The phase III study enrolled 120 patients who were given a combination of Genasense plus chemotherapy; another 121 patients were given chemotherapy alone. All patients in the study were diagnosed with advanced CLL, which means they had received, and failed, prior therapies. Nineteen patients, or 16%, in the Genasense arm of the study achieved a major response -- defined as a complete response or so-called nodular partial response, compared to with eight patients, or 7%, in the control arm. This result, the study's primary endpoint, was statistically significant, albeit not robustly so with a so-called p value of 0.039.

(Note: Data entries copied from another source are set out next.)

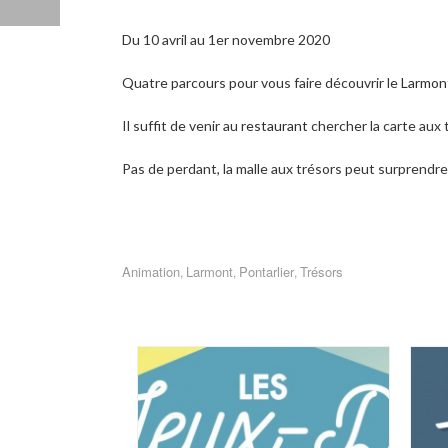
Du 10 avril au 1er novembre 2020
Quatre parcours pour vous faire découvrir le
Larmon
Il suffit de venir au
restaurant
chercher la carte aux t
Pas de perdant, la malle aux trésors peut surprendr
Animation
Larmont
Pontarlier
Trésors
,
,
,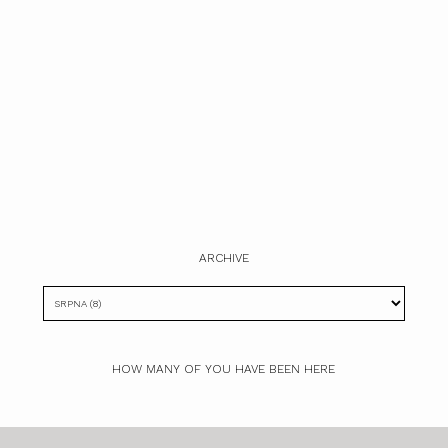
ARCHIVE
HOW MANY OF YOU HAVE BEEN HERE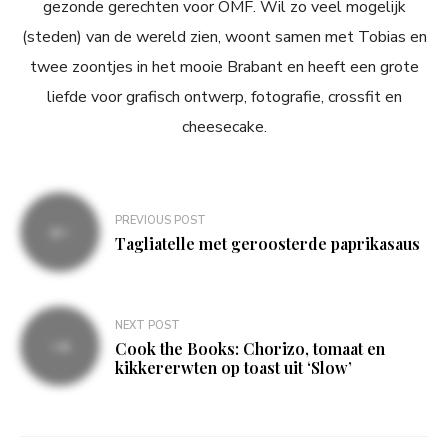
gezonde gerechten voor OMF. Wil zo veel mogelijk
(steden) van de wereld zien, woont samen met Tobias en
twee zoontjes in het mooie Brabant en heeft een grote
liefde voor grafisch ontwerp, fotografie, crossfit en
cheesecake.
Bericht
PREVIOUS POST
navigatie
Tagliatelle met geroosterde paprikasaus
NEXT POST
Cook the Books: Chorizo, tomaat en
kikkererwten op toast uit ‘Slow’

A p value of 0.05 is required for a study to reach statistical significance, but strong data typically have a p value of less than 0.01. But a more conventional primary endpoint in CLL studies looks at overall response rate, defined as a complete response, nodular partial responses and partial response. When the Genasense data were analyzed this way, overall response in the Genasense arm was 41%, less than the 45% overall response rate in the control arm. Also, patients in the Genasense arm of the study progressed (their disease worsened) at a median time of 6.1 months, faster than the 8.9 months for patients in the control arm. Overall survival data were not analyzed, pending further maturing of the data. Despite a series of setbacks this year that have left Genta reeling, the company seems intent to push ahead with Genasense's development. No doubt, persistence sometimes pays off. But for Genta, the second time will not likely be the charm.